§ Activity
Convert the text read from each of the following records into a single JSON list of strings, with one string per line and blank lines omitted. Cover all the records, and leave the pictures out of the answer.

§ Data supplied
———
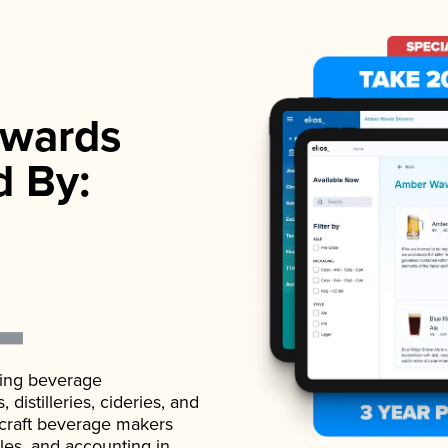
wards
d By:
ading beverage
istilleries, cideries, and
 craft beverage makers
ales, and accounting in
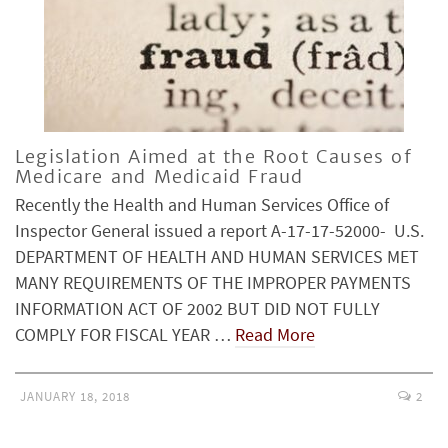
Legislation Aimed at the Root Causes of
Medicare and Medicaid Fraud
Recently the Health and Human Services Office of
Inspector General issued a report A-17-17-52000- U.S.
DEPARTMENT OF HEALTH AND HUMAN SERVICES MET
MANY REQUIREMENTS OF THE IMPROPER PAYMENTS
INFORMATION ACT OF 2002 BUT DID NOT FULLY
COMPLY FOR FISCAL YEAR …
Read More
JANUARY 18, 2018
2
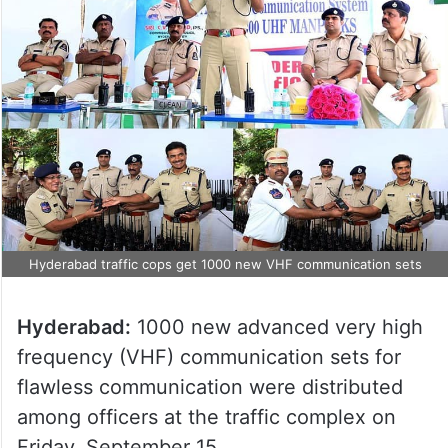
Hyderabad traffic cops get 1000 new VHF communication sets
Hyderabad:
1000 new advanced very high
frequency (VHF) communication sets for
flawless communication were distributed
among officers at the traffic complex on
Friday, September 15.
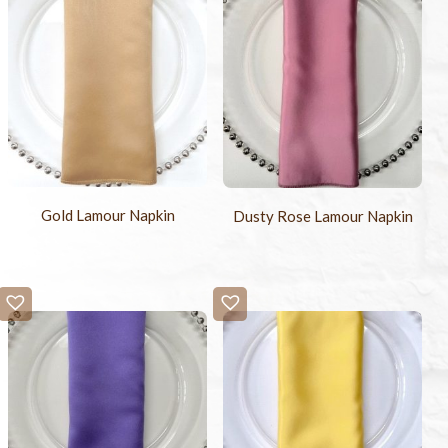
Gold Lamour Napkin
Dusty Rose Lamour Napkin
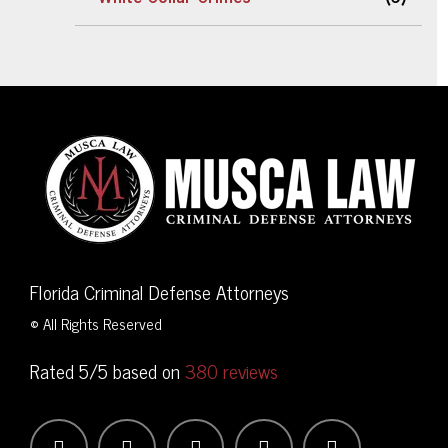
Florida Criminal Defense Attorneys
© All Rights Reserved
Rated 5/5 based on
380 reviews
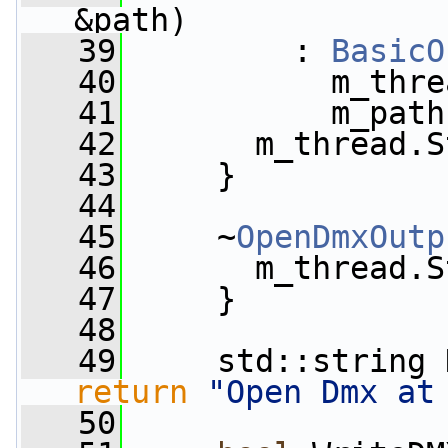
&path)
   39
         : 
BasicO
   40
           m_thre
   41
           m_path
   42
       m_thread.S
   43
     }
   44
   45
     ~
OpenDmxOutp
   46
       m_thread.S
   47
     }
   48
   49
     std::string 
return
"Open Dmx at
   50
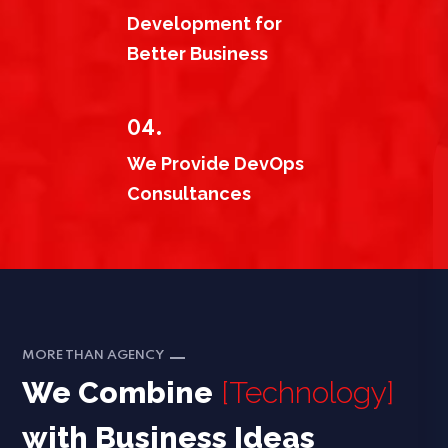
Development for
Better Business
04.
We Provide DevOps
Consultances
MORE THAN AGENCY
We Combine
[Technology]
with Business Ideas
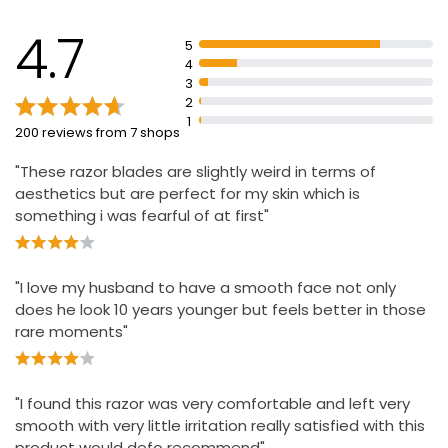
£4.50
Precision trimmer for hard-to-reach places and styling
facial hair.
4.7
5
4
Triple Blade Razor With 5 Blades
3
2
£2.45
1
200 reviews from 7 shops
"These razor blades are slightly weird in terms of
aesthetics but are perfect for my skin which is
something i was fearful of at first"
"I love my husband to have a smooth face not only
does he look 10 years younger but feels better in those
rare moments"
"I found this razor was very comfortable and left very
smooth with very little irritation really satisfied with this
product would defo recommend"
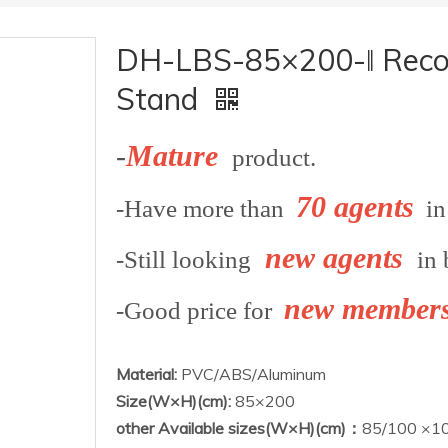
DH-LBS-85×200-ǁ Reconf
Stand
-
Mature
product.
70 agents
-Have more than
in 
new agents
-Still looking
in 
new member
-Good price for
Material:
PVC/ABS/Aluminum
Size(W×H)(cm):
85×200
other Available sizes(W×H)(cm)：
85/100 ×10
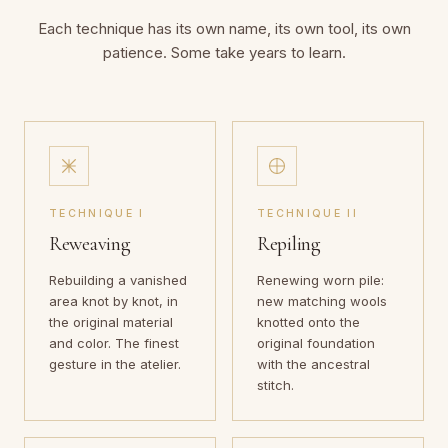
Each technique has its own name, its own tool, its own
patience. Some take years to learn.
TECHNIQUE I
TECHNIQUE II
Reweaving
Repiling
Rebuilding a vanished
Renewing worn pile:
area knot by knot, in
new matching wools
the original material
knotted onto the
and color. The finest
original foundation
gesture in the atelier.
with the ancestral
stitch.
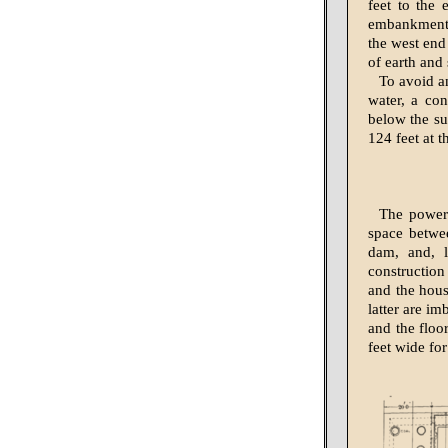
feet to the 
embankment o
the west end
of earth and 
To avoid a
water, a con
below the su
124 feet at t
The power 
space betwee
dam, and, l
construction
and the hous
latter are i
and the floo
feet wide for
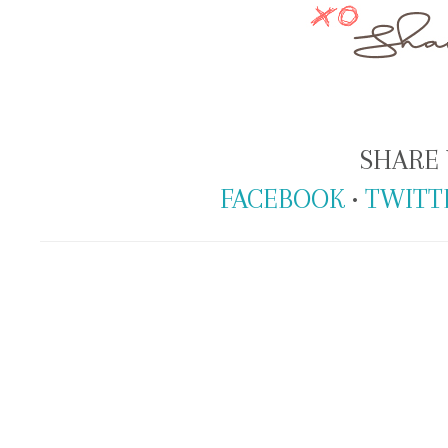
SHARE 
FACEBOOK
•
TWITT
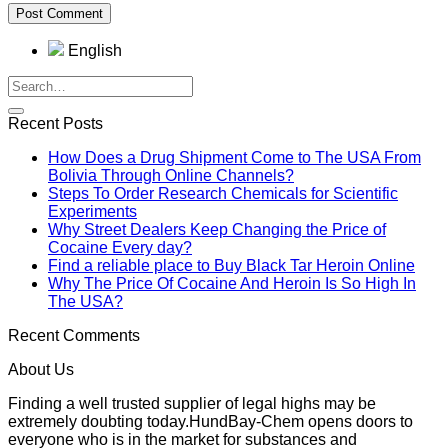
English
Recent Posts
How Does a Drug Shipment Come to The USA From
Bolivia Through Online Channels?
Steps To Order Research Chemicals for Scientific
Experiments
Why Street Dealers Keep Changing the Price of
Cocaine Every day?
Find a reliable place to Buy Black Tar Heroin Online
Why The Price Of Cocaine And Heroin Is So High In
The USA?
Recent Comments
About Us
Finding a well trusted supplier of legal highs may be
extremely doubting today.HundBay-Chem opens doors to
everyone who is in the market for substances and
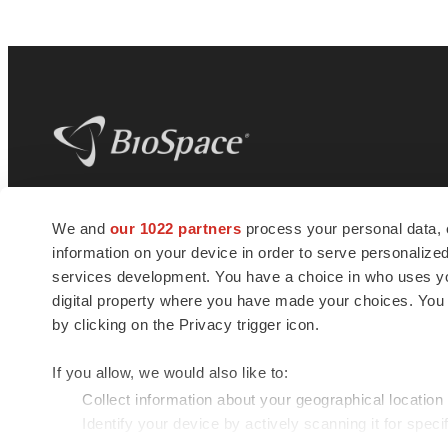
BioSpace
is the digital hub for life science
We and
our 1022 partners
process your personal data, 
news and jobs. We provide essential
information on your device in order to serve personali
insights, opportunities and tools to
connect innovative organizations and
services development. You have a choice in who uses you
talented professionals who advance
digital property where you have made your choices. You
health and quality of life across the globe.
by clicking on the Privacy trigger icon.
If you allow, we would also like to:
Collect information about your geographical location
Identify your device by actively scanning it for specif
© 1985 - 2026 BioSpace.com. All rights reserved.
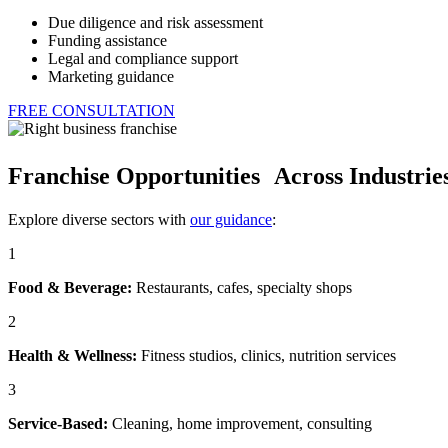
Due diligence and risk assessment
Funding assistance
Legal and compliance support
Marketing guidance
FREE CONSULTATION
Franchise Opportunities Across Industrie
Explore diverse sectors with
our guidance
:
1
Food & Beverage:
Restaurants, cafes, specialty shops
2
Health & Wellness:
Fitness studios, clinics, nutrition services
3
Service-Based:
Cleaning, home improvement, consulting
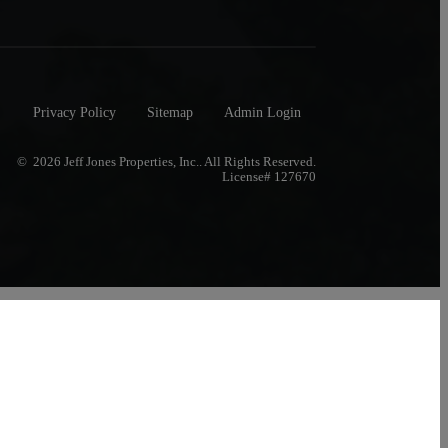
Privacy Policy
Sitemap
Admin Login
© 2026 Jeff Jones Properties, Inc.. All Rights Reserved.
License# 127670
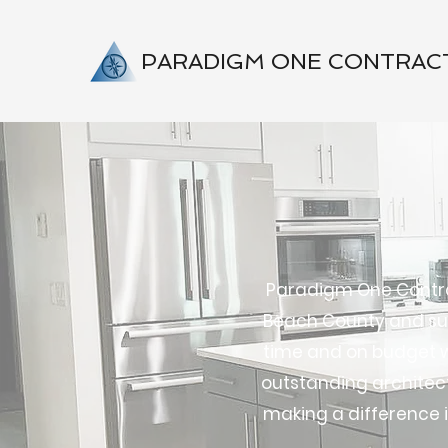
PARADIGM ONE CONTRAC
Paradigm One Contrac
Beach County and sur
time and on budget wh
outstanding architects
making a difference i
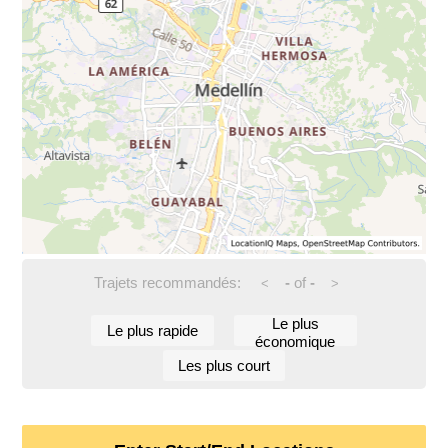
Trajets recommandés:
-
of
-
<
>
Le plus
Le plus rapide
économique
Les plus court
———
§ Exercise solution
[
  "wards",
  "d By:",
  "ading beverage",
  "istilleries, cideries, and",
  " craft beverage makers",
  "ales, and accounting in",
  "Legislation Aimed at the Root Causes of",
  "Medicare and Medicaid Fraud",
  "Recently the Health and Human Services Office of",
  "Inspector General issued a report A-17-17-52000- U.S.",
  "DEPARTMENT OF HEALTH AND HUMAN SERVICES MET",
  "MANY REQUIREMENTS OF THE IMPROPER PAYMENTS",
  "INFORMATION ACT OF 2002 BUT DID NOT FULLY",
  "COMPLY FOR FISCAL YEAR …",
  "Read More",
  "JANUARY 18, 2018",
  "2",
  "Hyderabad traffic cops get 1000 new VHF communication sets",
  "Hyderabad:",
  "1000 new advanced very high",
  "frequency (VHF) communication sets for",
  "flawless communication were distributed",
  "among officers at the traffic complex on",
  "Friday, September 15.",
  "Gold Lamour Napkin",
  "Dusty Rose Lamour Napkin",
  "Florida Criminal Defense Attorneys",
  "© All Rights Reserved",
  "Rated 5/5 based on",
  "380 reviews",
  "&path)",
  "   39",
  "         : ",
  "BasicO",
  "   40",
  "           m_thre",
  "   41",
  "           m_path",
  "   42",
  "       m_thread.S",
  "   43",
  "     }",
  "   44",
  "   45",
  "     ~",
  "OpenDmxOutp",
  "   46",
  "       m_thread.S",
  "   47",
  "     }",
  "   48",
  "   49",
  "     std::string ",
  "return",
  "\"Open Dmx at",
  "   50",
  "Development for",
  "Better Business",
  "04.",
  "We Provide DevOps",
  "Consultances",
  "MORE THAN AGENCY",
  "We Combine",
  "[Technology]",
  "with Business Ideas",
  "£4.50",
  "Precision trimmer for hard-to-reach places and styling",
  "facial hair.",
  "4.7",
  "5",
  "4",
  "Triple Blade Razor With 5 Blades",
  "3",
  "2",
  "£2.45",
  "1",
  "200 reviews from 7 shops",
  "\"These razor blades are slightly weird in terms of",
  "aesthetics but are perfect for my skin which is",
  "something i was fearful of at first\"",
  "\"I love my husband to have a smooth face not only",
  "does he look 10 years younger but feels better in those",
  "rare moments\"",
  "\"I found this razor was very comfortable and left very",
  "smooth with very little irritation really satisfied with this",
  "product would defo recommend\"",
  "DH-LBS-85×200-ǁ Reconf",
  "Stand",
  "-",
  "Mature",
  "product.",
  "70 agents",
  "-Have more than",
  "in ",
  "new agents",
  "-Still looking",
  "in ",
  "new member",
  "-Good price for",
  "Material:",
  "PVC/ABS/Aluminum",
  "Size(W×H)(cm):",
  "85×200",
  "other Available sizes(W×H)(cm)：",
  "85/100 ×10",
  "Each technique has its own name, its own tool, its own",
  "patience. Some take years to learn.",
  "TECHNIQUE I",
  "TECHNIQUE II",
  "Reweaving",
  "Repiling",
  "Rebuilding a vanished",
  "Renewing worn pile:",
  "area knot by knot, in",
  "new matching wools",
  "the original material",
  "knotted onto the",
  "and color. The finest",
  "original foundation",
  "gesture in the atelier.",
  "with the ancestral",
  "stitch.",
  "feet to the ",
  "embankment o",
  "the west end",
  "of earth and ",
  "To avoid a",
  "water, a con",
  "below the su",
  "124 feet at t",
  "The power ",
  "space betwee",
  "dam, and, l",
  "construction",
  "and the hous",
  "latter are i",
  "and the floo",
  "feet wide for",
  "SHARE ",
  "FACEBOOK",
  "•",
  "TWITT",
  "English",
  "Recent Posts",
  "How Does a Drug Shipment Come to The USA From",
  "Bolivia Through Online Channels?",
  "Steps To Order Research Chemicals for Scientific",
  "Experiments",
  "Why Street Dealers Keep Changing the Price of",
  "Cocaine Every day?",
  "Find a reliable place to Buy Black Tar Heroin Online",
  "Why The Price Of Cocaine And Heroin Is So High In",
  "The USA?",
  "Recent Comments",
  "About Us",
  "Finding a well trusted supplier of legal highs may be",
  "extremely doubting today.HundBay-Chem opens doors to",
  "everyone who is in the market for substances and",
  "BioSpace",
  "is the digital hub for life science",
  "We and",
  "our 1022 partners",
  "process your personal data, ",
  "news and jobs. We provide essential",
  "information on your device in order to serve personali",
  "insights, opportunities and tools to",
  "connect innovative organizations and",
  "services development. You have a choice in who uses you",
  "talented professionals who advance",
  "digital property where you have made your choices. You",
  "health and quality of life across the globe.",
  "by clicking on the Privacy trigger icon.",
  "If you allow, we would also like to:",
  "Collect information about your geographical location",
  "Identify your device by actively scanning it for specif",
  "© 1985 - 2026 BioSpace.com. All rights reserved.",
  "Due diligence and risk assessment",
  "Funding assistance",
  "Legal and compliance support",
  "Marketing guidance",
  "FREE CONSULTATION",
  "Franchise Opportunities Across Industrie",
  "Explore diverse sectors with",
  "our guidance",
  ":",
  "1",
  "Food & Beverage:",
  "Restaurants, cafes, specialty shops",
  "2",
  "Health & Wellness:",
  "Fitness studios, clinics, nutrition services",
  "3",
  "Service-Based:",
  "Cleaning, home improvement, consulting",
  "Privacy Policy",
  "Sitemap",
  "Admin Login",
  "© 2026 Jeff Jones Properties, Inc.. All Rights Reserved.",
  "License# 127670",
  "PARADIGM ONE CONTRAC",
  "Paradigm One Contrac",
  "Beach County and sur",
  "time and on budget wh",
  "outstanding architects",
  "making a difference i",
  "Trajets recommandés:",
  "-",
  "of",
  "-",
  "<",
  ">",
  "Le plus",
  "Le plus rapide",
  "économique",
  "Les plus court"
]